_REQUESTS_:
[a] In the Enter Shikari single page, write out the passage again, starting at "Enter Shikari singles" and ending at "and Common Dreads.", and replace "Common Dreads" with "the 2009 album".
[b] According to the Enter Shikari single page, when was the song recorded?

_TEXT PASSAGE_:
# # # # # # #
Single by Enter Shikari
- Released: 2 November 2008
- Recorded: April–May 2008
- Genre: Electronicore
- Length: 5:54
- Label: Ambush Reality
- Songwriters: Chris Batten, Rou Reynolds, Rob Rolfe, Rory Clewlow
- Producers: Enter Shikari, Andy Gray

Enter Shikari singles chronology
| "Jonny Sniper" (2007) | "We Can Breathe in Space, They Just Don't Want Us to Escape" (2008) | "Juggernauts" (2009) |

= We Can Breathe in Space, They Just Don't Want Us to Escape =

"We Can Breathe in Space, They Just Don't Want Us to Escape" is a song by British rock band Enter Shikari. The release of the single is the only release of Enter Shikari in 2008. The single was not released on the band's album, Common Dreads, in 2009, as it was decided by the band that it would be a "go-between" Take to the Skies and Common Dreads.
# # # # # # #
_INFORMATION SHOWN_:
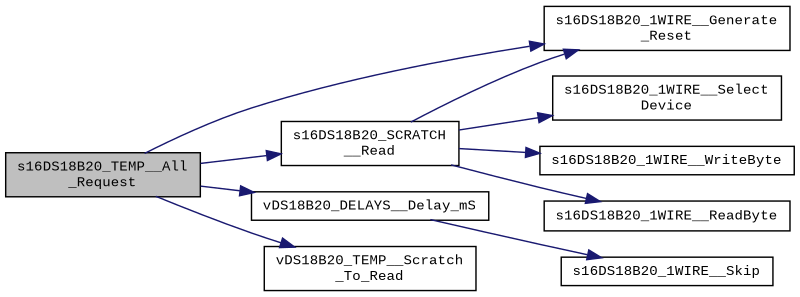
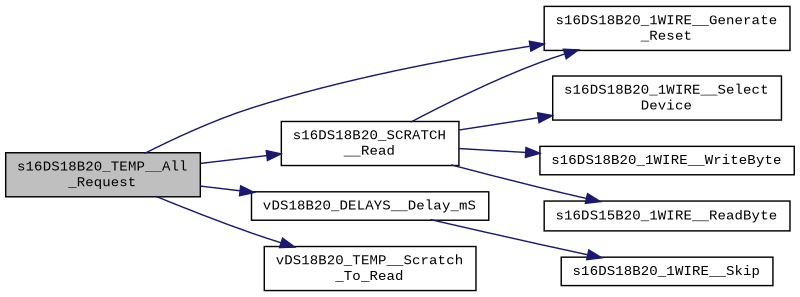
  digraph {
    fontname="Liberation Mono"
    rankdir=LR
    node [color=black fillcolor=white fontname="Liberation Mono" fontsize=10 shape=record style=filled]
    edge [color=midnightblue fontname="Liberation Mono" fontsize=10 labelfontname=Helvetica labelfontsize=10 style=solid]
    n1 [fillcolor=grey75 fontcolor=black height=0.2 label="s16DS18B20_TEMP__All\l_Request" width=0.4]
    n2 [height=0.2 label="s16DS18B20_1WIRE__Generate\l_Reset" width=0.4]
    n3 [height=0.2 label="s16DS18B20_SCRATCH\l__Read" width=0.4]
    n4 [height=0.2 label=vDS18B20_DELAYS__Delay_mS width=0.4]
    n5 [height=0.2 label="vDS18B20_TEMP__Scratch\l_To_Read" width=0.4]
    n6 [height=0.2 label=s16DS18B20_1WIRE__Skip width=0.4]
    n7 [height=0.2 label="s16DS18B20_1WIRE__Select\lDevice" width=0.4]
    n8 [height=0.2 label=s16DS18B20_1WIRE__WriteByte width=0.4]
-   n9 [height=0.2 label=s16DS18B20_1WIRE__ReadByte width=0.4]
+   n9 [height=0.2 label=s16DS15B20_1WIRE__ReadByte width=0.4]
    n1 -> n2
    n1 -> n3
    n1 -> n4
    n1 -> n5
    n3 -> n2
    n3 -> n7
    n3 -> n8
    n3 -> n9
    n4 -> n6
  }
# # # # # # #
_RESPONSES TO THE EXERCISE_:
[a]
Enter Shikari singles chronology
| "Jonny Sniper" (2007) | "We Can Breathe in Space, They Just Don't Want Us to Escape" (2008) | "Juggernauts" (2009) |

= We Can Breathe in Space, They Just Don't Want Us to Escape =

"We Can Breathe in Space, They Just Don't Want Us to Escape" is a song by British rock band Enter Shikari. The release of the single is the only release of Enter Shikari in 2008. The single was not released on the band's album, the 2009 album, in 2009, as it was decided by the band that it would be a "go-between" Take to the Skies and the 2009 album.

[b] April–May 2008